**PAGE EXCERPT**
With my team facing such unfairness, I might have thrown rocks as well.
Although the camera pans away from the play soon after Ivery is tackled, there is no evidence from the video clip of a cheap shot. After extensive research, I personally cannot find anything mentioned in a newspaper or the like of a late hit, cheap shot, Code Red, or bounty, and I certainly have never heard of a Bulldog player later boasting about it.
If anyone does know of any evidence, please let me hear from you.
What was evident was the "thuggery" by the Yellow Jackets just three years later in Atlanta.
During the 1981 meeting between the Bulldogs and Jackets, the behavior of the Tech fans in the stands and players prompted Georgia cornerback Dale Williams to say, "They were using their mouth more than their shoulder pads the whole game. I couldn't believe some of the things that went on out there today."
Safety Steve Kelly added, "You really had to be careful. [Tech] took some unnecessary shots when the play was over."
"On the final drive, [the Yellow Jackets] were spitting on us," said Georgia quarterback Buck Belue.

**EXTRACTED ENTRIES**
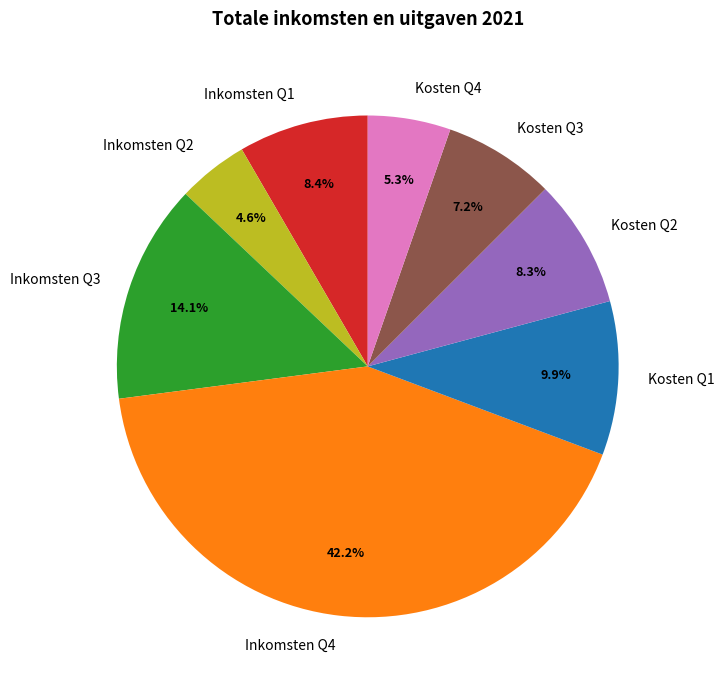

Is it true that Inkomsten Q2 is 13% of the pie?

False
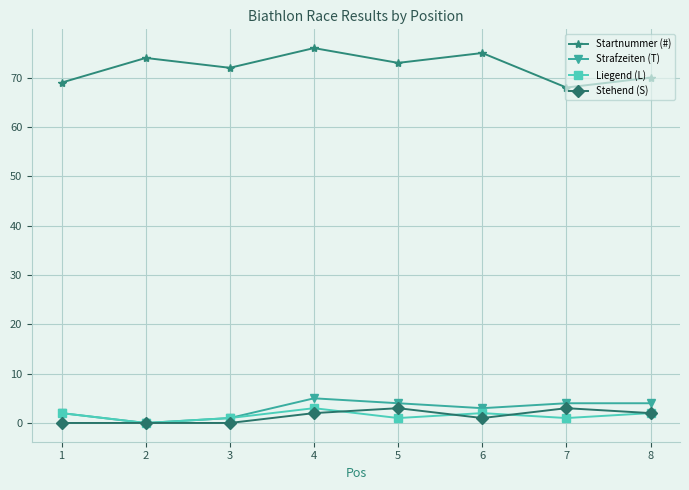

Which series has the largest total across all categories?

Startnummer (#)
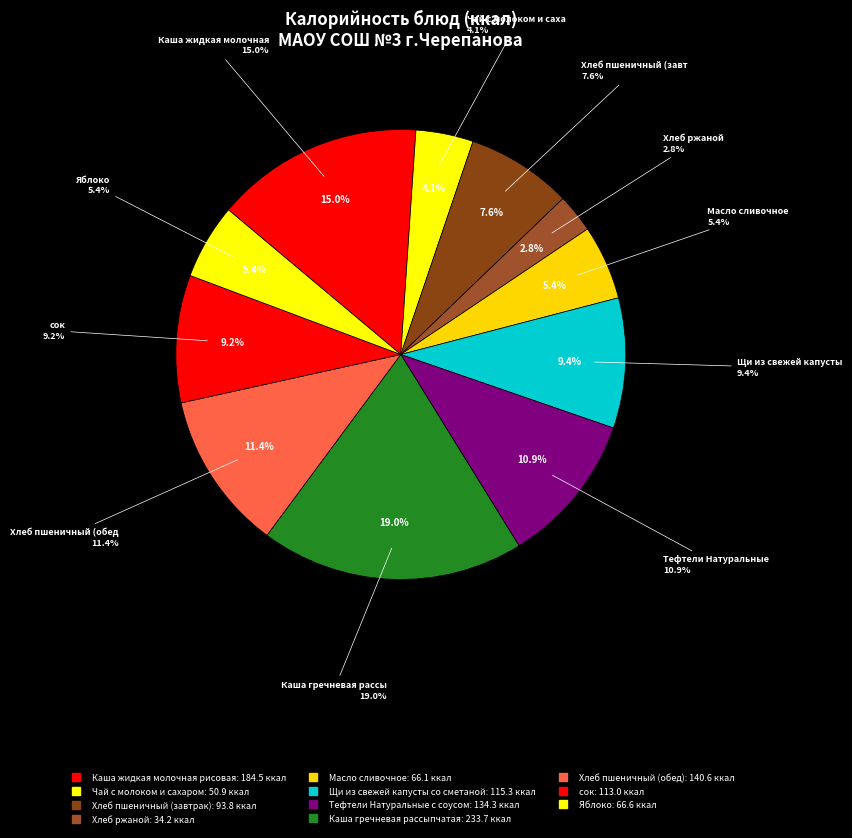

Which slice is the largest?

Каша гречневая рассыпчатая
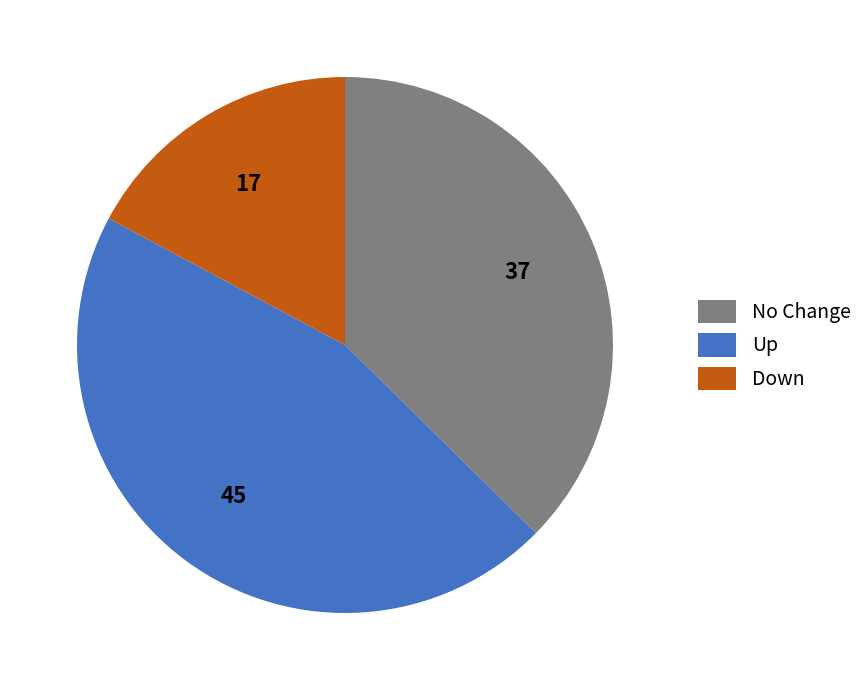

The Up slice represents 45% of the pie. True or false?

True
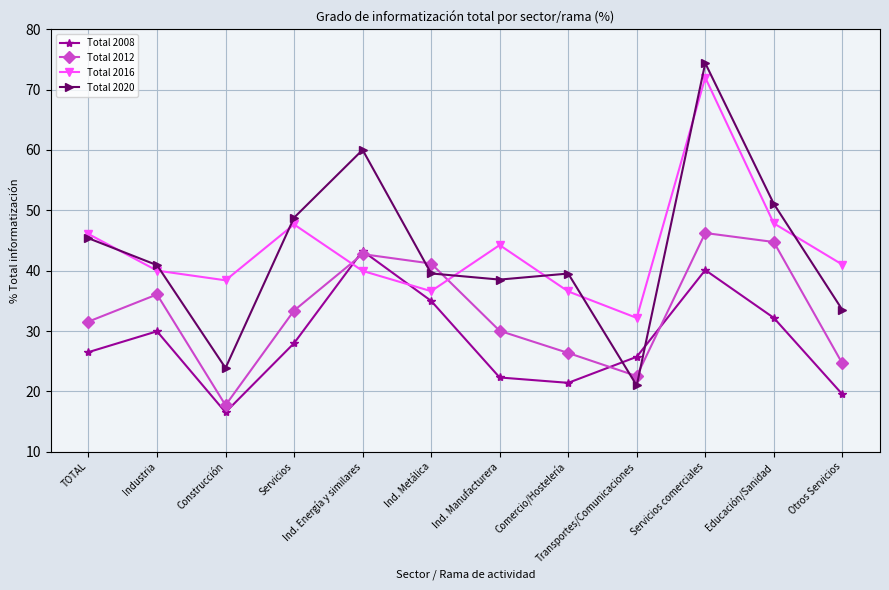

True or false: Total 2016 and Total 2008 cross at least once.

True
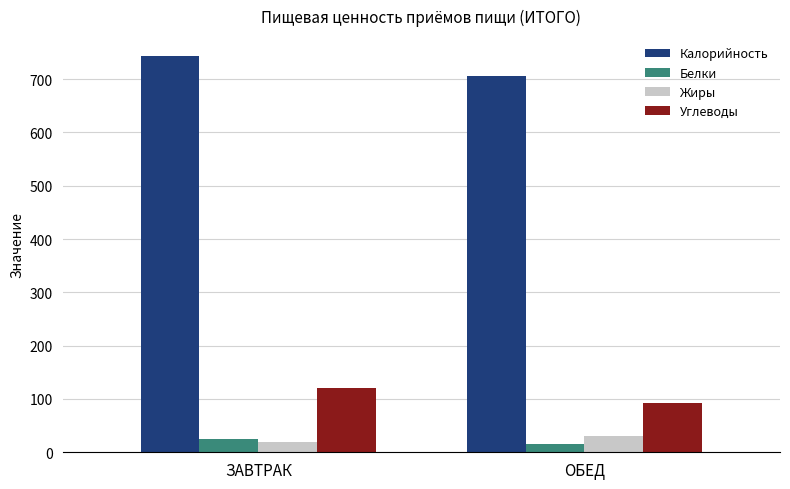

What is the difference between the Углеводы values at ЗАВТРАК and ОБЕД?

27.6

**REQUIREMENT 1**
In the entries, rewrite the stretch from the line containing "True or false: Total" through the end of the entries, swapping "cross" for "intersect" and leaving everything else as it is. Leave the pictures out.
**REQUIREMENT 2**
Pick up the passage on the Georgia–Georgia Tech games right after its last sentence and keep writing it.

**EXERCISE OUTPUT 1**
True or false: Total 2016 and Total 2008 intersect at least once.

True

What is the difference between the Углеводы values at ЗАВТРАК and ОБЕД?

27.6

**EXERCISE OUTPUT 2**
The rivalry might have been old-fashioned, but clean?
That was the straw that broke the Bulldog's back! With Georgia already drubbing Tech 37-7 late in the game, Dooley, at the request from the team, replaced his reserve offense and reinserted his starters. This included The Man of Steel, who had already called it a day.
"We wanted to cram the ball down their throats, and we did," said Belue. The senior quarterback added that it was the first time he had ever seen the eyes of the normally mild-mannered Walker "light up."
Nearly three decades after the game, rarely will you hear a Bulldog complain about Tech's undeniable and confirmed, low-rent misconduct from 1981. Instead, you'll hear about Superman's 225 yards and four touchdowns in a 44-7 blowout on the Flats.